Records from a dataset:
◇ ◇ ◇ ◇

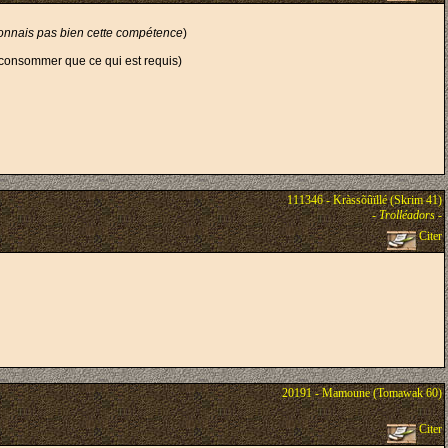
 connais pas bien cette compétence
)
ne consommer que ce qui est requis)
111346 - Kràssõûïllé (Skrim 41)
-
Trolléadors
-
Citer
20191 - Mamoune (Tomawak 60)
Citer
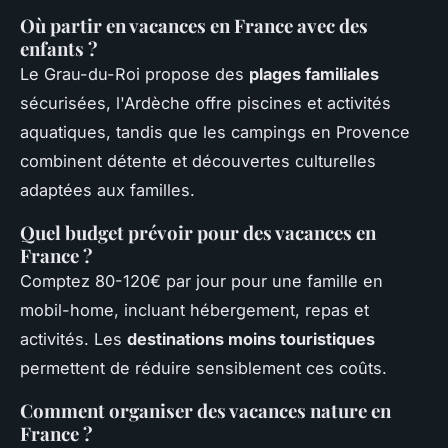
Où partir en vacances en France avec des
enfants ?
Le Grau-du-Roi propose des
plages familiales
sécurisées, l'Ardèche offre piscines et activités
aquatiques, tandis que les campings en Provence
combinent détente et découvertes culturelles
adaptées aux familles.
Quel budget prévoir pour des vacances en
France ?
Comptez 80-120€ par jour pour une famille en
mobil-home, incluant hébergement, repas et
activités. Les
destinations moins touristiques
permettent de réduire sensiblement ces coûts.
Comment organiser des vacances nature en
France ?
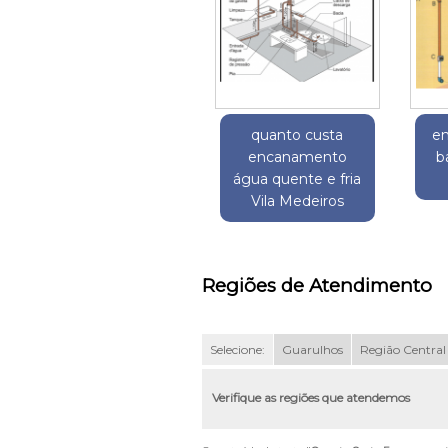
quanto custa
e
encanamento
b
água quente e fria
Vila Medeiros
Regiões de Atendimento
Selecione:
Guarulhos
Região Central
Verifique as regiões que atendemos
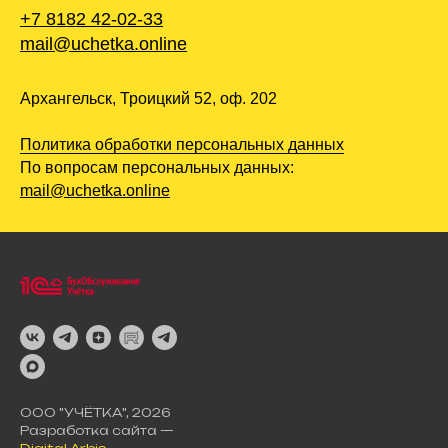
+7 8182 42-02-33
mail@uchetka.online
Архангельск, Троицкий 52, оф. 202
Политика обработки персональных данных
По вопросам персональных данных:
mail@uchetka.online
ООО "УЧЁТКА", 2026
Разработка сайта —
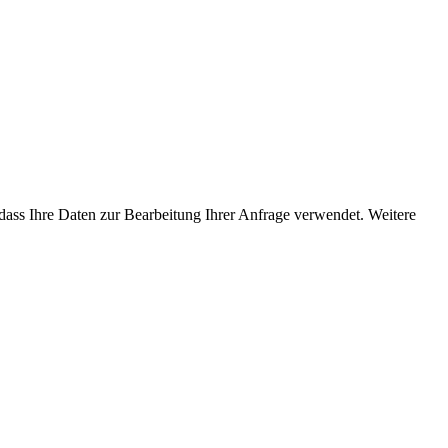
dass Ihre Daten zur Bearbeitung Ihrer Anfrage verwendet. Weitere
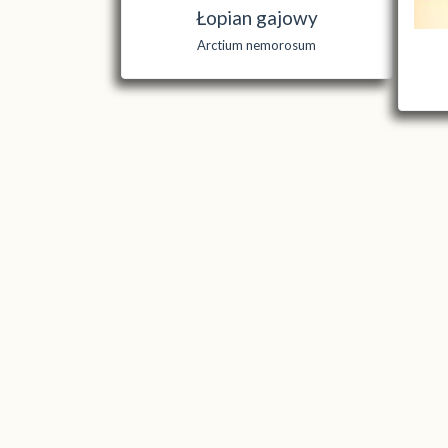
Łopian gajowy
Arctium nemorosum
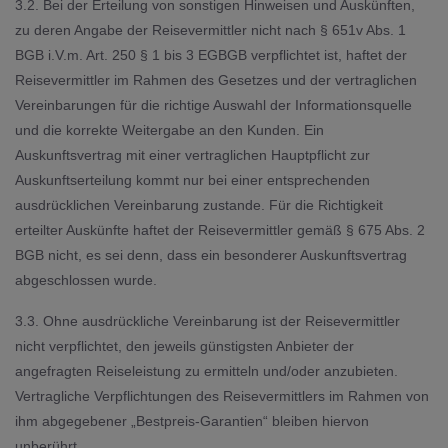
3.2. Bei der Erteilung von sonstigen Hinweisen und Auskünften,
zu deren Angabe der Reisevermittler nicht nach § 651v Abs. 1
BGB i.V.m. Art. 250 § 1 bis 3 EGBGB verpflichtet ist, haftet der
Reisevermittler im Rahmen des Gesetzes und der vertraglichen
Vereinbarungen für die richtige Auswahl der Informationsquelle
und die korrekte Weitergabe an den Kunden. Ein
Auskunftsvertrag mit einer vertraglichen Hauptpflicht zur
Auskunftserteilung kommt nur bei einer entsprechenden
ausdrücklichen Vereinbarung zustande. Für die Richtigkeit
erteilter Auskünfte haftet der Reisevermittler gemäß § 675 Abs. 2
BGB nicht, es sei denn, dass ein besonderer Auskunftsvertrag
abgeschlossen wurde.
3.3. Ohne ausdrückliche Vereinbarung ist der Reisevermittler
nicht verpflichtet, den jeweils günstigsten Anbieter der
angefragten Reiseleistung zu ermitteln und/oder anzubieten.
Vertragliche Verpflichtungen des Reisevermittlers im Rahmen von
ihm abgegebener „Bestpreis-Garantien“ bleiben hiervon
unberührt.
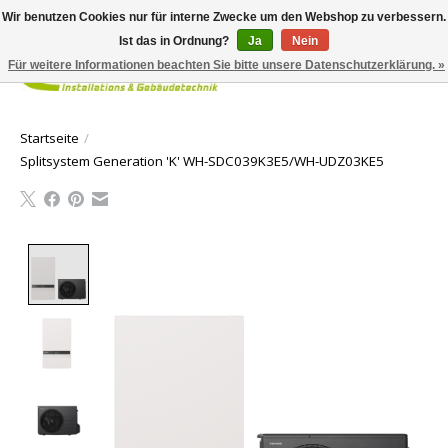
Wir benutzen Cookies nur für interne Zwecke um den Webshop zu verbessern.
Ist das in Ordnung?
Ja
Nein
Für weitere Informationen beachten Sie bitte unsere Datenschutzerklärung. »
Ihr Waren
Startseite
/
Splitsystem Generation 'K' WH-SDC039K3E5/WH-UDZ03KE5
Product image slideshow Items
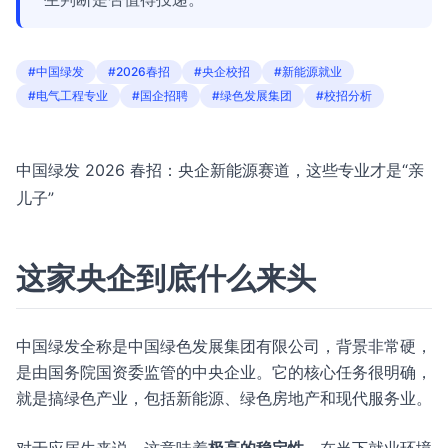
#中国绿发
#2026春招
#央企校招
#新能源就业
#电气工程专业
#国企招聘
#绿色发展集团
#校招分析
中国绿发 2026 春招：央企新能源赛道，这些专业才是“亲
儿子”
这家央企到底什么来头
中国绿发全称是中国绿色发展集团有限公司，背景非常硬，
是由国务院国资委监管的中央企业。它的核心任务很明确，
就是搞绿色产业，包括新能源、绿色房地产和现代服务业。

◇ ◇ ◇ ◇

Exercise brief:
Could every record be given again exactly, with its pictures left out?

Answer to this problem:
 connais pas bien cette compétence
)
ne consommer que ce qui est requis)
111346 - Kràssõûïllé (Skrim 41)
-
Trolléadors
-
Citer
20191 - Mamoune (Tomawak 60)
Citer
Où partir en vacances en France avec des
enfants ?
Le Grau-du-Roi propose des
plages familiales
sécurisées, l'Ardèche offre piscines et activités
aquatiques, tandis que les campings en Provence
combinent détente et découvertes culturelles
adaptées aux familles.
Quel budget prévoir pour des vacances en
France ?
Comptez 80-120€ par jour pour une famille en
mobil-home, incluant hébergement, repas et
activités. Les
destinations moins touristiques
permettent de réduire sensiblement ces coûts.
Comment organiser des vacances nature en
France ?
quanto custa
e
encanamento
b
água quente e fria
Vila Medeiros
Regiões de Atendimento
Selecione:
Guarulhos
Região Central
Verifique as regiões que atendemos
+7 8182 42-02-33
mail@uchetka.online
Архангельск, Троицкий 52, оф. 202
Политика обработки персональных данных
По вопросам персональных данных:
mail@uchetka.online
ООО "УЧЁТКА", 2026
Разработка сайта —
dass Ihre Daten zur Bearbeitung Ihrer Anfrage verwendet. Weitere
Łopian gajowy
Arctium nemorosum
3.2. Bei der Erteilung von sonstigen Hinweisen und Auskünften,
zu deren Angabe der Reisevermittler nicht nach § 651v Abs. 1
BGB i.V.m. Art. 250 § 1 bis 3 EGBGB verpflichtet ist, haftet der
Reisevermittler im Rahmen des Gesetzes und der vertraglichen
Vereinbarungen für die richtige Auswahl der Informationsquelle
und die korrekte Weitergabe an den Kunden. Ein
Auskunftsvertrag mit einer vertraglichen Hauptpflicht zur
Auskunftserteilung kommt nur bei einer entsprechenden
ausdrücklichen Vereinbarung zustande. Für die Richtigkeit
erteilter Auskünfte haftet der Reisevermittler gemäß § 675 Abs. 2
BGB nicht, es sei denn, dass ein besonderer Auskunftsvertrag
abgeschlossen wurde.
3.3. Ohne ausdrückliche Vereinbarung ist der Reisevermittler
nicht verpflichtet, den jeweils günstigsten Anbieter der
angefragten Reiseleistung zu ermitteln und/oder anzubieten.
Vertragliche Verpflichtungen des Reisevermittlers im Rahmen von
ihm abgegebener „Bestpreis-Garantien“ bleiben hiervon
unberührt.
Wir benutzen Cookies nur für interne Zwecke um den Webshop zu verbessern.
Ist das in Ordnung?
Ja
Nein
Für weitere Informationen beachten Sie bitte unsere Datenschutzerklärung. »
Ihr Waren
Startseite
/
Splitsystem Generation 'K' WH-SDC039K3E5/WH-UDZ03KE5
Product image slideshow Items
#中国绿发
#2026春招
#央企校招
#新能源就业
#电气工程专业
#国企招聘
#绿色发展集团
#校招分析
中国绿发 2026 春招：央企新能源赛道，这些专业才是“亲
儿子”
这家央企到底什么来头
中国绿发全称是中国绿色发展集团有限公司，背景非常硬，
是由国务院国资委监管的中央企业。它的核心任务很明确，
就是搞绿色产业，包括新能源、绿色房地产和现代服务业。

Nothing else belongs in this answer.